Obtain an Event or Fact object and examine its attributes (portions of the data removed for clarity):
>>> document.events_and_facts.all()[0]
<EventFact: CompanyAffiliates>
>>> af.attributes
{'affiliaterelationtype': 'subsidiary',
'company_affiliate':
{'_type': 'Company', 'name': 'Foxlink', 'relevance': 0.322},
'company_parent':
{'_type': 'Company', 'name': 'Apple', 'relevance': 0.380}}
This describes a “Company Affiliate” relationship between two Company entities, Apple and Foxlink. These entities are not stored as Entity objects in the attributes field, but can be converted by looking up these name and _type fields in the Entity table.
These relationship fields and sub-fields are documented in the OpenCalais metadata documentation. Clearly, they are very powerful, but using them is complex and will probably be specific to your application. That is why we recommend implementing a wrapper class (see example in EventFact) or other utility function that can handle the interpretation of these extra relationship fields.
Analyze a Django object. The optional fields parameter is a list of 2-tuples that represent the field names to use as content for analysis and their content type. For example:
[('title', 'text/txt'), ('extra_data', 'text/xml'),
('name', 'text/raw'), ('url', 'text/html')]
Only the following Django field types can be analyzed: CharField, TextField, XMLField, and URLField. URLFields are a special case in which the URL will be retrieved and the resulting content is processed according to the Calais content type specified in the fields list. All other Django field types will be ignored.
In addition, Calais only supports the following content types: text/txt, text/raw, text/html, text/xml. It is important to choose the appropriate content type because Calais will perform some pre-processing accordingly. No pre-processing will occur for the text/raw content type.
An alternative method of specifying the fields to analyze is by adding a class attribute to your Django model called calais_content_fields. For example:
calais_content_fields = [('title', 'text/txt'), ('url', 'text/html')]
An alternative CalaisAPI interface.
As part of implementing django-calais, we developed a general Python API interface that may be of use as a standalone utility.

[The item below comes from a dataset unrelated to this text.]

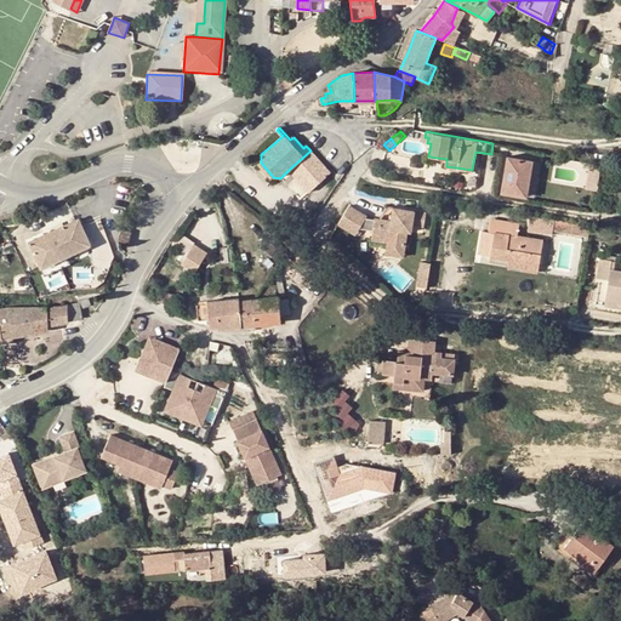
[(331,172),(311,151),(289,170),(296,177),(289,184),(302,199),(331,172)]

This interface to OpenCalais’s API supports GZIP results, uses urllib2 openers to handle errors and timeouts, supports JSON, and returns everything as Python dictionaries.
Requires cjson, which is available from: http://pypi.python.org/pypi/python-cjson
Analayze arbitrary text data. Default to content-type of ‘text/html’, other options include: ‘text/xml’, ‘text/txt’, ‘text/raw’.
All content-types except ‘text/raw’ will be cleaned by the OpenCalais API. Only ‘text/raw’ will submit data as is, without any post-submit processing. It is recommend that ‘text/raw’ only be used for plain text content when exact offsets and lengths are needed in the results.
The size limit for OpenCalais content submissions is 100,000 chars.
application/json output will automatically translate to Python dictionaries.
Retrieve a document from the given URL and submit it to OpenCalais for semantic analysis. Defaults to ‘text/html’ content-type.
application/json output format will automatically translate to Python dictionaries.